Fuels3D is a new tool for capturing information about fuel hazard in sensitive and fire-prone areas. Fuels3D combines everyday smartphone technology with the latest cloud-based 3D analytics, to generate real-time information about the level of fuel hazard. Monitoring and quantifying the level of fuel hazard in our natural environment has critical implications for safety, biodiversity, and resilience. For example, information about fuel hazard is fundamental to understanding the success of fuel reduction interventions. Conventional approaches to monitoring fuel hazard either require high levels of human expertise and high costs (such as manual visual assessments and 3D laser-scanning) or are unsuited to small-scale assessments in canopy-covered areas (such as airborne or satellite remote sensing). In contrast, Fuels3D enables non-expert users to make accurate, low-cost, quantitative, and real-time fuel hazard assessments via their smartphone.

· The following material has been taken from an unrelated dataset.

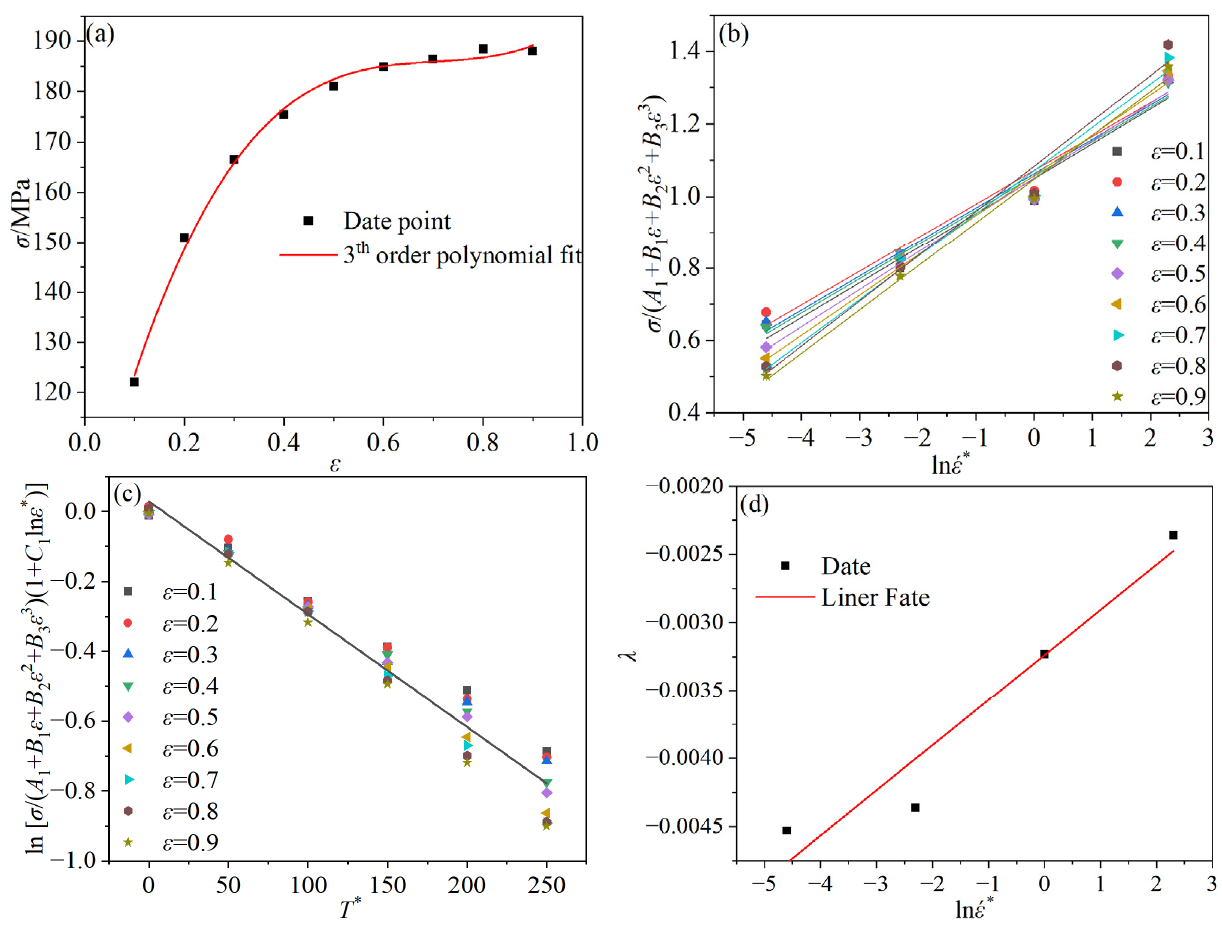
Figure 5. Relationship between: ( a ) σ and ε at 1123 K and 1 s - 1 ; ( b ) σ / (cid:3435) A the temperature of 1123 K; ( c ) ln (cid:3428)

The Fuels3D project team of Dr Karin Reinke, Dr Luke Wallace, Prof. Simon Jones, Samuel Hillman, Daisy San Martin, Christine Spits and Bryan Hally was recently awarded the Victorian Spatial Excellence Award for Environment and Sustainability.
Fire surveillance and hazard mapping
The study has been improving the accuracy of vegetation monitoring for flammability, as well as saving critical man hours, through the development of a beta smartphone application (Fuels3D).
Outcomes will enable satellite measures of fire activity to be made, which in turn have the potential to inform or support efforts in bushfire response planning and fire rehabilitation efforts. A particular focus is on the analysis of data obtained from Himawari-8, which is able to provide updated imagery on a 10 minute basis.
The project is currently using simulations and real world experiments to determine the accuracy with which fires can be detected, their temperature and shape determined, for a range of landscapes.
The project is also creating new techniques and protocols for the rapid attribution of fire landscapes (pre- and post-fire). These techniques seek to add quantitative vigour to existing fuel hazard estimation practices.